• **Source material**:
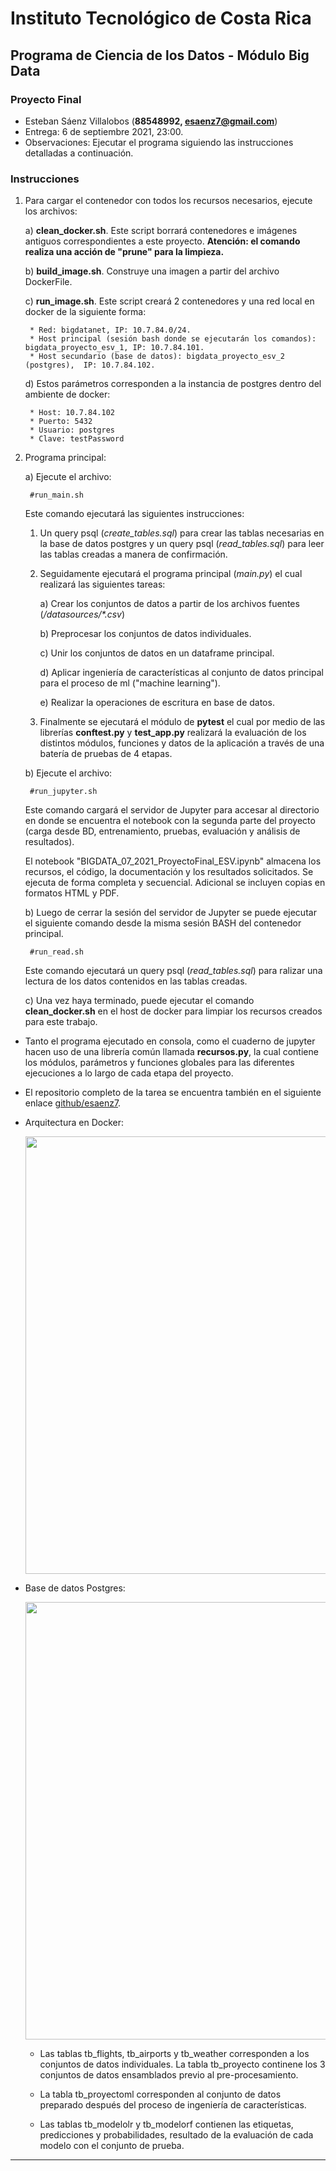 # Instituto Tecnológico de Costa Rica

## Programa de Ciencia de los Datos - Módulo Big Data

### Proyecto Final

* Esteban Sáenz Villalobos (**88548992, esaenz7@gmail.com**)
* Entrega: 6 de septiembre 2021, 23:00.
* Observaciones: Ejecutar el programa siguiendo las instrucciones detalladas a continuación.

### Instrucciones

1. Para cargar el contenedor con todos los recursos necesarios, ejecute los archivos:

    a) **clean_docker.sh**. Este script borrará contenedores e imágenes antiguos correspondientes a este proyecto. **Atención: el comando realiza una acción de "prune" para la limpieza.**

    b) **build_image.sh**. Construye una imagen a partir del archivo DockerFile.

    c) **run_image.sh**. Este script creará 2 contenedores y una red local en docker de la siguiente forma:

        * Red: bigdatanet, IP: 10.7.84.0/24.
        * Host principal (sesión bash donde se ejecutarán los comandos): bigdata_proyecto_esv_1, IP: 10.7.84.101.
        * Host secundario (base de datos): bigdata_proyecto_esv_2 (postgres),  IP: 10.7.84.102.

    d) Estos parámetros corresponden a la instancia de postgres dentro del ambiente de docker:

        * Host: 10.7.84.102
        * Puerto: 5432
        * Usuario: postgres
        * Clave: testPassword

2. Programa principal:

    a) Ejecute el archivo:

        #run_main.sh

    Este comando ejecutará las siguientes instrucciones:

    1. Un query psql (*create_tables.sql*) para crear las tablas necesarias en la base de datos postgres y un query psql (*read_tables.sql*) para leer las tablas creadas a manera de confirmación.

    2. Seguidamente ejecutará el programa principal (*main.py*) el cual realizará las siguientes tareas:

        a) Crear los conjuntos de datos a partir de los archivos fuentes (*/datasources/\*.csv*)

        b) Preprocesar los conjuntos de datos individuales.

        c) Unir los conjuntos de datos en un dataframe principal.

        d) Aplicar ingeniería de características al conjunto de 
        datos principal para el proceso de ml ("machine learning").

        e) Realizar la operaciones de escritura en base de datos.

    3. Finalmente se ejecutará el módulo de **pytest** el cual por medio de las librerías **conftest.py** y **test_app.py** realizará la evaluación de los distintos módulos, funciones y datos de la aplicación a través de una batería de pruebas de 4 etapas.

    b) Ejecute el archivo:

        #run_jupyter.sh

    Este comando cargará el servidor de Jupyter para accesar al directorio en donde se encuentra el notebook con la segunda parte del proyecto (carga desde BD, entrenamiento, pruebas, evaluación y análisis de resultados).

    El notebook "BIGDATA_07_2021_ProyectoFinal_ESV.ipynb" almacena los recursos, el código, la documentación y los resultados solicitados. Se ejecuta de forma completa y secuencial. Adicional se incluyen copias en formatos HTML y PDF.

    b) Luego de cerrar la sesión del servidor de Jupyter se puede ejecutar el siguiente comando desde la misma sesión BASH del contenedor principal.

        #run_read.sh

    Este comando ejecutará un query psql (*read_tables.sql*) para ralizar una lectura de los datos contenidos en las tablas creadas.

    c) Una vez haya terminado, puede ejecutar el comando **clean_docker.sh** en el host de docker para limpiar los recursos creados para este trabajo.

* Tanto el programa ejecutado en consola, como el cuaderno de jupyter hacen uso de una librería común llamada **recursos.py**, la cual contiene los módulos, parámetros y funciones globales para las diferentes ejecuciones a lo largo de cada etapa del proyecto.

* El repositorio completo de la tarea se encuentra también en el siguiente enlace [github/esaenz7](https://github.com/esaenz7/bigdataclass/tree/main/proyecto).

* Arquitectura en Docker: <div><img src="https://drive.google.com/uc?export=view&id=19NPwcsU1IRkmmFrfQpAOYD9SpzrME9II" width="700"/></div>

* Base de datos Postgres: <div><img src="https://drive.google.com/uc?export=view&id=1NZtyUlptLmQ5X8vzGip9cOm__UevjKep" width="700"/></div>

  * Las tablas tb_flights, tb_airports y tb_weather corresponden a los conjuntos de datos individuales. La tabla tb_proyecto continene los 3 conjuntos de datos ensamblados previo al pre-procesamiento.

  * La tabla tb_proyectoml corresponden al conjunto de datos preparado después del proceso de ingeniería de características.

  * Las tablas tb_modelolr y tb_modelorf contienen las etiquetas, predicciones y probabilidades, resultado de la evaluación de cada modelo con el conjunto de prueba.

---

• **Task statement**: Report the number of lines in the material above that contain "export". Nothing else is wanted.

• **Task result**: 2